Because these words have restricted conventional meanings, we only use the general etymological meaning in situations of _saamaanaadhikaraNya _"the state of [two or more words] having the same referent". For example, _chitraa paTii_ "the multi-colored thing, the cloth". "The multi-colored thing" and "the cloth" refer to the same thing; both words have the same referent. Based on the Western grammatical tradition, we would analyse _chitraa _as an adjective agreeing with the feminine noun _paTii_. According to Sanskrit grammar, however, _chitraa _by itself refers to a real object in the world (in Western terms, a "noun"). It merely highlights (_visheShaNa_) the object's quality of "multi-coloredness", while _paTii _indicates the object is "something which wraps" (verbal root _paT _"to wrap").

"Multi-colordness" is of course not a physical object; it's an abstract concept that applies to all multi-colored things. In Western philosophy, this is called a universal:

http://en.wikipedia.org/wiki/Universal_(metaphysics)

* _Raw data_:

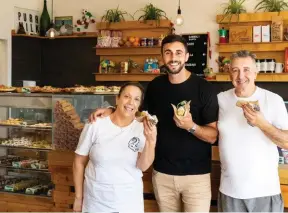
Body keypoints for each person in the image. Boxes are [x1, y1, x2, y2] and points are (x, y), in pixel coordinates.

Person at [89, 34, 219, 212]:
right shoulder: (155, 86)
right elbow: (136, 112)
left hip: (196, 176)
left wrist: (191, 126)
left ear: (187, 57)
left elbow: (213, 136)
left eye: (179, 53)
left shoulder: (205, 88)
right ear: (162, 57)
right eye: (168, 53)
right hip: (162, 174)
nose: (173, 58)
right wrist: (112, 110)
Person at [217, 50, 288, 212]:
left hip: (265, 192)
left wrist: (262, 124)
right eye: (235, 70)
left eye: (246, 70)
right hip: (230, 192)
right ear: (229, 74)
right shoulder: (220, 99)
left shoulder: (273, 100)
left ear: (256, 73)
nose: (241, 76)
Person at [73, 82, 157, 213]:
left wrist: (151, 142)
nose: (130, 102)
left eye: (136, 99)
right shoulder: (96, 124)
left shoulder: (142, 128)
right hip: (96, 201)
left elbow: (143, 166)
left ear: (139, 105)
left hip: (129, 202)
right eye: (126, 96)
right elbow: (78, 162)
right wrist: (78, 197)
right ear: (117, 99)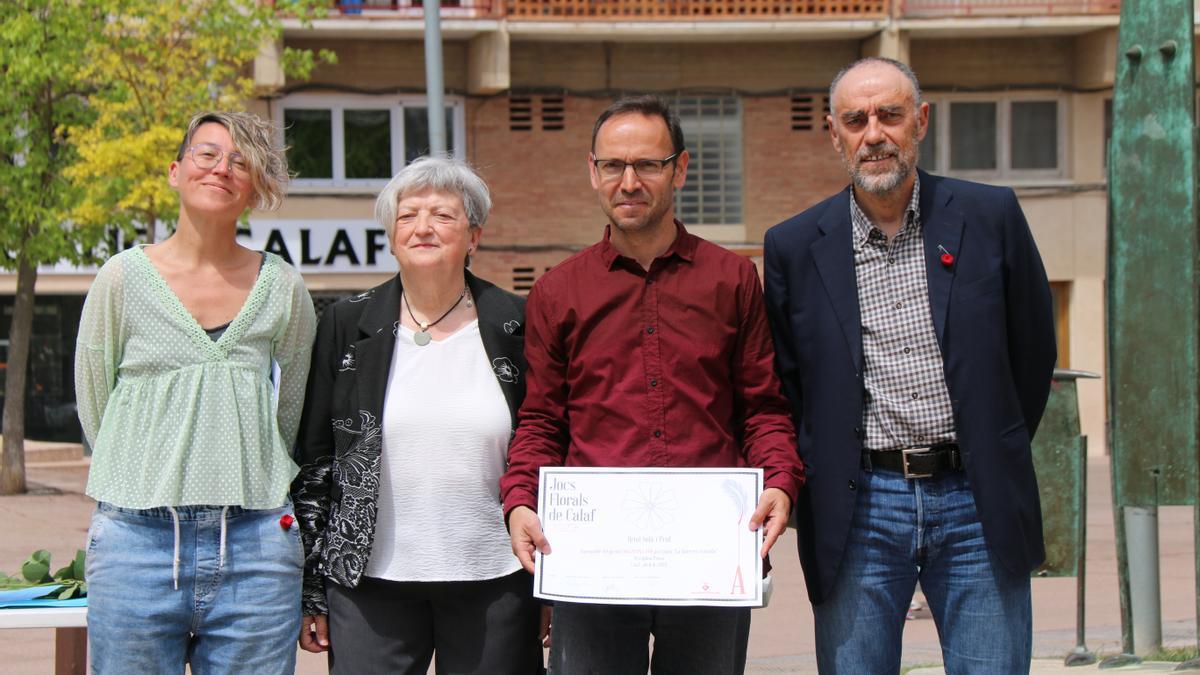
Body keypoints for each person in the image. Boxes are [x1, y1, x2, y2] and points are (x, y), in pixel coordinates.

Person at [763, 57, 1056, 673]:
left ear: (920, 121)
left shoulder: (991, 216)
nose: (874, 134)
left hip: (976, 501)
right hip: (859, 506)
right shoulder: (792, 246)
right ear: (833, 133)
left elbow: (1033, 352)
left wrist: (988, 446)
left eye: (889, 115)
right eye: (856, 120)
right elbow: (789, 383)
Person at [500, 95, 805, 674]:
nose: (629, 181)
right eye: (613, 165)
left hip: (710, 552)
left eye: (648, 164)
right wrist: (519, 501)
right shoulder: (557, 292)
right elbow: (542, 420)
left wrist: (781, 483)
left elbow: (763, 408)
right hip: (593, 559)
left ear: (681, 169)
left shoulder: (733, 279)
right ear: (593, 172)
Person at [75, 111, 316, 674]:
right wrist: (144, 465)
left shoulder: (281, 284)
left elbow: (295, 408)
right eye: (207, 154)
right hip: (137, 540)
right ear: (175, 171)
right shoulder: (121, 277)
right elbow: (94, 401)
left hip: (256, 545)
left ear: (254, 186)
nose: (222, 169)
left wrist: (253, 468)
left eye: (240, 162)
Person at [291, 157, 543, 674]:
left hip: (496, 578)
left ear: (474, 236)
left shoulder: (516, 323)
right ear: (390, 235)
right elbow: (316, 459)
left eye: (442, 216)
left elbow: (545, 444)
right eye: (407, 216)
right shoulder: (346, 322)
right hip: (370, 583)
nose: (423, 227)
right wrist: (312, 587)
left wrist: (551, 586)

* * *

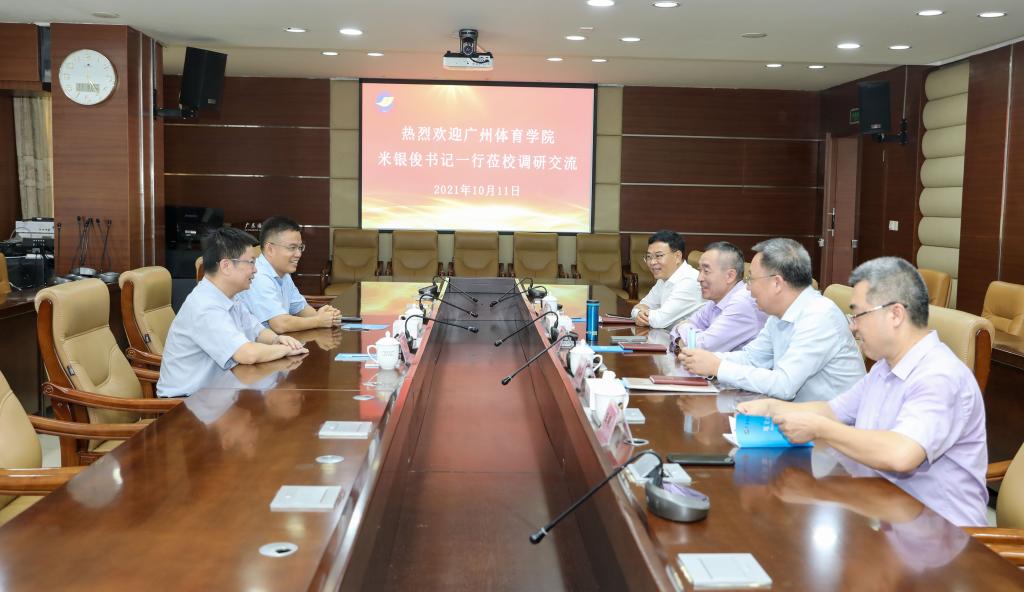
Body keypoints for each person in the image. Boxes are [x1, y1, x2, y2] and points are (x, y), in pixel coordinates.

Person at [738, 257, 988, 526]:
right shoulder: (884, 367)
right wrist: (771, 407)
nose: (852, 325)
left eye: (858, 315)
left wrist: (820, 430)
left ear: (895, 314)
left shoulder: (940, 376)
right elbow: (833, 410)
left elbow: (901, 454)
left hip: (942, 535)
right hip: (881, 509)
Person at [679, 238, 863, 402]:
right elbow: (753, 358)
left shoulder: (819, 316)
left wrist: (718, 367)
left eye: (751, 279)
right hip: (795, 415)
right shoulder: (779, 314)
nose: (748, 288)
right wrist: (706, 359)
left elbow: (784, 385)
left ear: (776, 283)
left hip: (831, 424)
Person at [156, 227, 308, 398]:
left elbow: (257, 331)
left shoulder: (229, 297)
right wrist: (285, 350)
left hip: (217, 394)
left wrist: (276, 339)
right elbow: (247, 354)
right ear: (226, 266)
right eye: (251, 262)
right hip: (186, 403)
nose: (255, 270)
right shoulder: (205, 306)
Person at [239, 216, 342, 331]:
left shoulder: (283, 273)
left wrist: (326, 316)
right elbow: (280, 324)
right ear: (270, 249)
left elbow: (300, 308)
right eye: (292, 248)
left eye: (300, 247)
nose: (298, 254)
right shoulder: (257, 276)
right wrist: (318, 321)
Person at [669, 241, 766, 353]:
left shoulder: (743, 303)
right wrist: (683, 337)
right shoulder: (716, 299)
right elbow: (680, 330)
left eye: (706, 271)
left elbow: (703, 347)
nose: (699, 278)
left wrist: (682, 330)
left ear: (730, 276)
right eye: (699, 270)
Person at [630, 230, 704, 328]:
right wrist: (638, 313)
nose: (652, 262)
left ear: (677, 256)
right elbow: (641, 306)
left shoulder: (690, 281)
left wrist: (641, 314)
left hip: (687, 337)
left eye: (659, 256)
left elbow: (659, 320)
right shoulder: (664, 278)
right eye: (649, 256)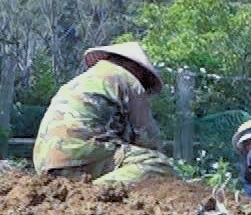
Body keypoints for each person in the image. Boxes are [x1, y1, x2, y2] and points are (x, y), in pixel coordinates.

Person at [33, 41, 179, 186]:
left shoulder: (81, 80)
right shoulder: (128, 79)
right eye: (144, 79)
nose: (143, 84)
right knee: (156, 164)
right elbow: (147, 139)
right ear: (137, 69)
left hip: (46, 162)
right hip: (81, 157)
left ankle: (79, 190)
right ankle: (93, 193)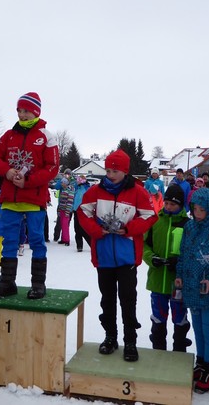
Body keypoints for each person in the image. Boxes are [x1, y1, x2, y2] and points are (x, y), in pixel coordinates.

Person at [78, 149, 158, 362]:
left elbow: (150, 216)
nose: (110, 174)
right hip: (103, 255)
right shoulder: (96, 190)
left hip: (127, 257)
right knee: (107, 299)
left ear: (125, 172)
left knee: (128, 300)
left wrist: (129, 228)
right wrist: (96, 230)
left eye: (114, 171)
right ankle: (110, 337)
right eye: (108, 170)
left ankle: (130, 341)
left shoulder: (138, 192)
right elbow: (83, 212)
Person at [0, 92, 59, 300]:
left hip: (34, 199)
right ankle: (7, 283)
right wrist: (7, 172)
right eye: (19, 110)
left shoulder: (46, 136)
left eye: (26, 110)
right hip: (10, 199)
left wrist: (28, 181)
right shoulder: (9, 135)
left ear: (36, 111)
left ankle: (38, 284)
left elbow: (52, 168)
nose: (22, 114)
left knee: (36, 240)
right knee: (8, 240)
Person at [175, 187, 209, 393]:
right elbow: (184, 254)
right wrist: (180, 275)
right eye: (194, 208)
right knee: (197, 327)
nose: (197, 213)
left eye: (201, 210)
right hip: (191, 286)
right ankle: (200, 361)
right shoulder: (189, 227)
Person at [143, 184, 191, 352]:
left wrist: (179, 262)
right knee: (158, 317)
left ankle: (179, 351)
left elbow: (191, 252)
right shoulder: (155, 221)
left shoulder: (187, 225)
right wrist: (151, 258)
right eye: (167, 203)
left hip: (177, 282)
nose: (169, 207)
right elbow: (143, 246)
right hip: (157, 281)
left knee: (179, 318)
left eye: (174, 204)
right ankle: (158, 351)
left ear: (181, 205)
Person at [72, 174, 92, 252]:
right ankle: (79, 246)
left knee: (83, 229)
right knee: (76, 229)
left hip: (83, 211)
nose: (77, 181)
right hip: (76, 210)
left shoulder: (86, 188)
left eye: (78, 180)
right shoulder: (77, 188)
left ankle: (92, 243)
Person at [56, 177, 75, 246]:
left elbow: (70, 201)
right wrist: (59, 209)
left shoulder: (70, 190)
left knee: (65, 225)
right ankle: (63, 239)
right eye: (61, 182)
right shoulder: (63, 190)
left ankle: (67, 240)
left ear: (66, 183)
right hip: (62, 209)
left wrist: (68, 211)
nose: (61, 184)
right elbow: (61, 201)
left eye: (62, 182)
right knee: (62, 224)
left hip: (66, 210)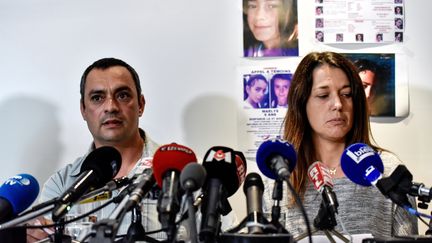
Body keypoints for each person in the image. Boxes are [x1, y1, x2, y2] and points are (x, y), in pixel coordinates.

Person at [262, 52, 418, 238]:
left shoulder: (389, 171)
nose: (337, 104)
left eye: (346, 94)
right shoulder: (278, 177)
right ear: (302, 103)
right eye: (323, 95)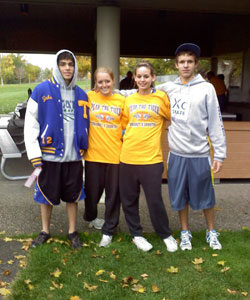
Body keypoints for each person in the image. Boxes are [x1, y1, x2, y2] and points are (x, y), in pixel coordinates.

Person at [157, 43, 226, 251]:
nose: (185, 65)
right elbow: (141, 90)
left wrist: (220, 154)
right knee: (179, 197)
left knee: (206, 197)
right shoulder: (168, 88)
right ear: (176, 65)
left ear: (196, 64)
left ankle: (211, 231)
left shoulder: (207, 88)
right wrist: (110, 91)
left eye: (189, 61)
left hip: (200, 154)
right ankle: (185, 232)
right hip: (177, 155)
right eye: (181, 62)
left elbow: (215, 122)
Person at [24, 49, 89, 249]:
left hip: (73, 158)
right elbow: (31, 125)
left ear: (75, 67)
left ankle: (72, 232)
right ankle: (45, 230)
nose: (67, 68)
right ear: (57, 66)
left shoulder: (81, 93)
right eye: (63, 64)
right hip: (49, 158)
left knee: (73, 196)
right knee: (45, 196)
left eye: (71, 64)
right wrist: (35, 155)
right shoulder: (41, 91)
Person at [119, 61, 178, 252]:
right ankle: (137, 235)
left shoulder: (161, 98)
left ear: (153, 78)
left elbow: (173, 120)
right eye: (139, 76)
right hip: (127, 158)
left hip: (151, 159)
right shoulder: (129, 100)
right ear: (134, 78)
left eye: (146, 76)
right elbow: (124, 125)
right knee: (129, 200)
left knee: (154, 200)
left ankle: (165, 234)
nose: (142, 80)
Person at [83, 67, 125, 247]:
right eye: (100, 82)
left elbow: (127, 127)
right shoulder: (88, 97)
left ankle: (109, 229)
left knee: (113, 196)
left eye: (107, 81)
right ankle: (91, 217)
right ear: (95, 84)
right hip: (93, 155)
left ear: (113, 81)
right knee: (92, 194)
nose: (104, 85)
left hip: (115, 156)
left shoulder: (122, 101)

* _Goal of the exercise_:
According to the text on Sanskrit grammar, what does the verbal root paT mean?

* _Answer to the exercise_:
"To wrap."